Взаимоотношения Тынянова с современной ему литературой могут быть объяснены только в связи с влиянием на него истории тех лет, проблем, которые были важны для современников. В отличие от других писателей, на которых исторический факт действовал непосредственно и превращался из факта исторического в литературный, у Тынянова взаимоотношения с современностью определяются влиянием не конкретного исторического явления, а проблемами времени, вызвавшими в числе других конкретных исторических явлений и такое частное, как творчество писателя. Влияние реальной истории на разных писателей различно: на одних она влияет конкретным событием, отражающимся в их произведениях, на других — потребностью, вызвавшей к жизни эти события. Поэтому не следует искать непосредственной связи между таким историческим фактом, как начало коллективизации, и появлением в это время повести Тынянова «Восковая персона». Но между коллективизацией и повестью связь существовала, и этой связью была идея, потребность, реальным выражением которой стали коллективизация, пятилетний план, постановление о политике в области художественной литературы, усиление репрессий, бесчисленное количество других реальных выражений, в числе которых была и повесть Тынянова «Восковая персона». Созданные в эпоху коллективизации сельского хозяйства широко известная песня «На Украйне есть чем жить, есть что кушать, есть что пить» и повесть Тынянова по-разному отразили историческую действительность. В первое произведение вошел сам исторический факт во всей конкретной реальности и в то же время обобщенный и типизированный, а во втором была предпринята попытка осмыслить причину, вызвавшую этот факт к жизни. Такой причиной была борьба иногда с реальными, иногда с выдуманными (и не из лучших побуждений) противниками. У книги Тынянова и исторического явления идея была одна.
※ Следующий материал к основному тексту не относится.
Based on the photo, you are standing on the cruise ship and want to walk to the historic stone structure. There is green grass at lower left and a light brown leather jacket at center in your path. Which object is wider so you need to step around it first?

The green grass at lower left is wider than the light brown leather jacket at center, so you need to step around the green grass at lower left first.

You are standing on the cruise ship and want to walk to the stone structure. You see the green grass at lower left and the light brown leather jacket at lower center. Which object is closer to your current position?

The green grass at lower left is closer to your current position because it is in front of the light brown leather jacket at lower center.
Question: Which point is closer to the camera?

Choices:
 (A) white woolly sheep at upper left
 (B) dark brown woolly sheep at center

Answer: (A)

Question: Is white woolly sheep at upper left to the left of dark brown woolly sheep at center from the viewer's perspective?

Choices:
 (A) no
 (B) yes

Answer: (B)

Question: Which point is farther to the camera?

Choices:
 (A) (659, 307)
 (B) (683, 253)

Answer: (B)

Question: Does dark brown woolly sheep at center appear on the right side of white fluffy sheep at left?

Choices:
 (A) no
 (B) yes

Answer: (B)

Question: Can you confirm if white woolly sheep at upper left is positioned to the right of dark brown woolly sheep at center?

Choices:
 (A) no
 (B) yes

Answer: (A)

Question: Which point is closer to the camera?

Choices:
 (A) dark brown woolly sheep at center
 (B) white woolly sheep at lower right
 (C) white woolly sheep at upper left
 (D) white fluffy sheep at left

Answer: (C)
Творчество Тынянова следует рассматривать не как отражение конкретных явлений действительности 20–30-х годов, а в связи с причинами, которые вызвали к жизни эти конкретные явления.
Трудно найти (по разным причинам) связь между «Смертью Вазир-Мухтара» и «Цементом» или «Кюхлей» и «Брусками», если искать эту связь лишь в литературных пределах. Чтобы понять, как возникают в одной литературе в одно время разные произведения, нужно искать не только влияния одной книги на другую, а влияния на все книги обстоятельств, в которых эти книги создаются. Эти книги создаются под воздействием реальной истории, по-разному воспринимаемой Тыняновым и Гладковым, Заболоцким и Лебедевым-Кумачом. Отличие одного писателя от другого в способе выражения мира, окружающего его, и значение написанного каждым из этих писателей находятся в прямой связи с тем, сколь полно и правильно эту реальную историю они отразили.
Писатель на проблемы своего времени отвечает в форме, наиболее ему свойственной, но каждая форма выражения вызывается к жизни определенной общественной потребностью. Человек, пишущий исторический и психологический романы, не имеет разных проблем для исторического и для психологического романов, у него есть одна проблема, которую он разрешает в наиболее естественном для него жанре. Для Тынянова наиболее естественной формой разрешения проблемы был исторический роман.
Положение исторического писателя осложнено тем, что он испытывает влияние сразу двух исторических действительностей: той, о которой он пишет, и той, для которой он пишет. Влияние второй действительности в некоторые эпохи становится решающим. Это влияние оказывает существенное воздействие на отбор и освещение исторического материала[8].